A fact checker that dares to fact check a person's claim of what they're familiar with is a brave (that is, foolish) fact checker. How are we supposed to know what's in Hannity's head?

Second, PolitiFact ignored the context of Hannity's claim. He's talking about people calling for Kimmel's job on account of the latter's apparently false comments surrounding the ideology of Charlie Kirk's alleged murderer. For some reason PolitiFact didn't fact check Kimmel's claim that Tyler Robinson was a MAGA conservative. A MAGA conservative who said he hated Charlie Kirk and was apparently living with a transgender significant other. Totally fits the MAGA profile, right?
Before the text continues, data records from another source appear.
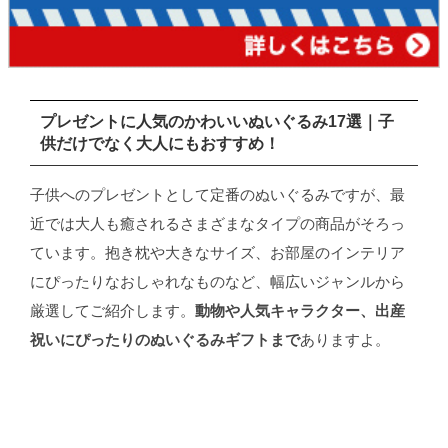
プレゼントに人気のかわいいぬいぐるみ17選｜子
供だけでなく大人にもおすすめ！
子供へのプレゼントとして定番のぬいぐるみですが、最
近では大人も癒されるさまざまなタイプの商品がそろっ
ています。抱き枕や大きなサイズ、お部屋のインテリア
にぴったりなおしゃれなものなど、幅広いジャンルから
厳選してご紹介します。
動物や人気キャラクター、出産
祝いにぴったりのぬいぐるみギフトまで
ありますよ。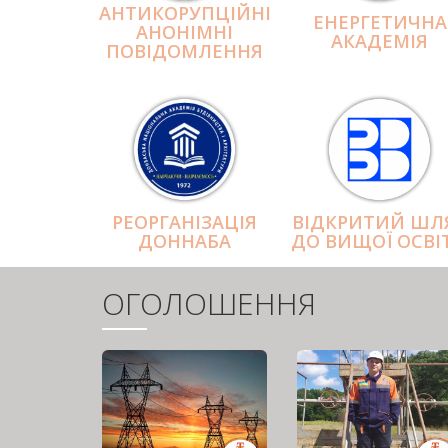
АНТИКОРУПЦІЙНІ
ЕНЕРГЕТИЧНА
АНОНІМНІ
АКАДЕМІЯ
ПОВІДОМЛЕННЯ
РЕОРГАНІЗАЦІЯ
ВІДКРИТИЙ ШЛ
ДОННАБА
ДО ВИЩОЇ ОСВІ
ОГОЛОШЕННЯ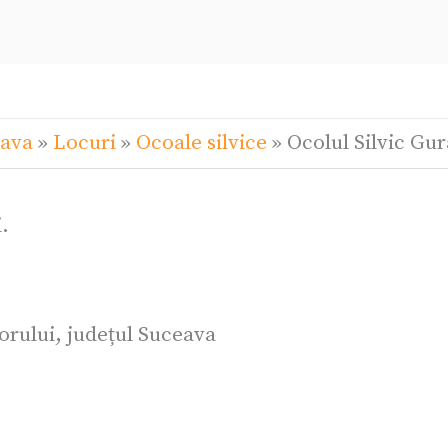
eava
»
Locuri
»
Ocoale silvice
»
Ocolul Silvic Gu
.
rului, județul Suceava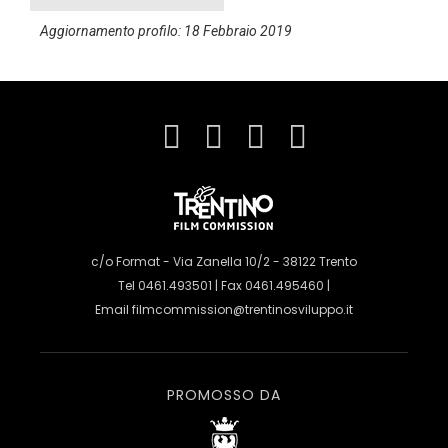
Aggiornamento profilo: 18 Febbraio 2019
c/o Format - Via Zanella 10/2 - 38122 Trento
Tel 0461.493501 | Fax 0461.495460 |
Email
filmcommission@trentinosviluppo.it
PROMOSSO DA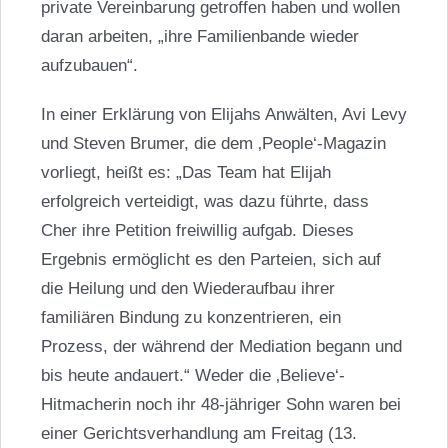
private Vereinbarung getroffen haben und wollen
daran arbeiten, „ihre Familienbande wieder
aufzubauen“.
In einer Erklärung von Elijahs Anwälten, Avi Levy
und Steven Brumer, die dem ‚People‘-Magazin
vorliegt, heißt es: „Das Team hat Elijah
erfolgreich verteidigt, was dazu führte, dass
Cher ihre Petition freiwillig aufgab. Dieses
Ergebnis ermöglicht es den Parteien, sich auf
die Heilung und den Wiederaufbau ihrer
familiären Bindung zu konzentrieren, ein
Prozess, der während der Mediation begann und
bis heute andauert.“ Weder die ‚Believe‘-
Hitmacherin noch ihr 48-jähriger Sohn waren bei
einer Gerichtsverhandlung am Freitag (13.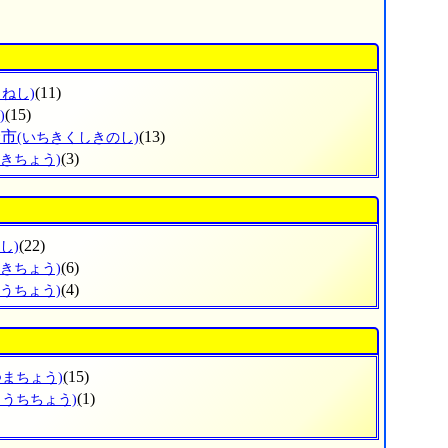
(11)
くねし)
(15)
)
野市
(13)
(いちきくしきのし)
(3)
さきちょう)
(22)
し)
(6)
つきちょう)
(4)
こうちょう)
(15)
つまちょう)
(1)
とうちちょう)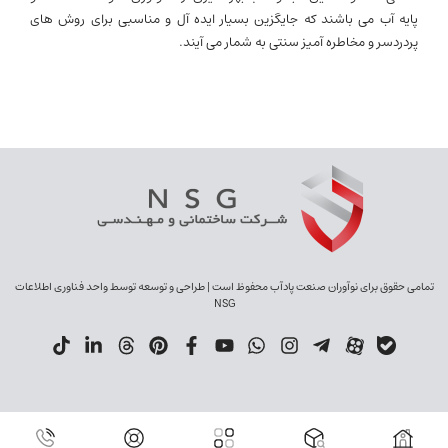
پایه آب می باشند که جایگزین بسیار ایده آل و مناسبی برای روش های
پردردسر و مخاطره آمیز سنتی به شمار می آیند.
تمامی حقوق برای نوآوران صنعت پادآب محفوظ است | طراحی و توسعه توسط واحد فناوری اطلاعات
NSG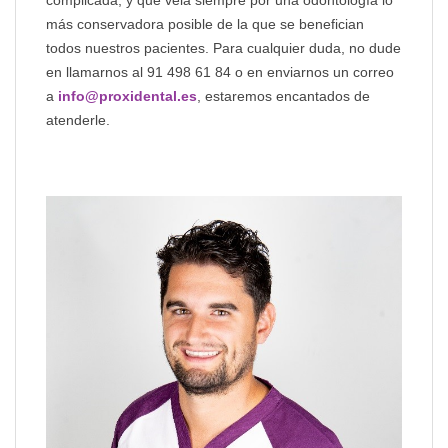
más conservadora posible de la que se benefician
todos nuestros pacientes. Para cualquier duda, no dude
en llamarnos al 91 498 61 84 o en enviarnos un correo
a
info@proxidental.es
, estaremos encantados de
atenderle.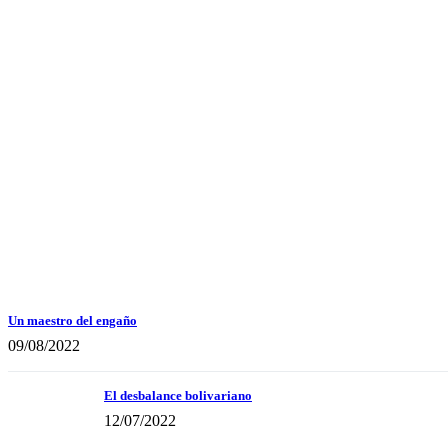
Un maestro del engaño
09/08/2022
El desbalance bolivariano
12/07/2022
PolitiFact cinches its out-of-context interpretation of Hannity's comment with the evidence it tries to use to falsify Hannity's claim.

  1. Trump, back in July 2025, said Kimmel would be "NEXT [sic] to go in the untalented Late Night Sweepstakes." That's before Kirk was assassinated, so it ignores the context of Hannity's claim. Trump made a similar predictive comment on Aug. 6, 2025, likewise before Kirk was murdered.
  2. On Sept. 17, 20205, after Kirk's assassination and Kimmel's comments, FCC Chairman Brendan Carr noted some had called for Kimmel to be fired and said "You could certainly see a path forward for suspension over this."
  3. Folded in with the Carr example, PolitiFact used conservative podcaster Benny Johnson as another example. Johnson hosted Carr on his podcast, and the title of the podcast included a call for Kimmel's firing.
The Trump examples are anachronistic in terms of the context of Hannity's claim. Trump wasn't calling for Kimmel's cancelation in light of his deceptive comments about Tyler Johnson.

The Carr comments are ambiguous. Carr calls for action on Kimmel's comments to save the network from FCC scrutiny. But Carr doesn't explicitly call for Kimmel's firing.

The title of Johnson's podcast might contradict Hannity IFF 1) Hannity was aware of the title as Johnson's call for Kimmel's firing AND considered Johnson a prominent conservative.

The deep dive on the lone potentially contradictory example is beyond PolitiFact, of course.

It's another in a long line of fact check fails for PolitiFact.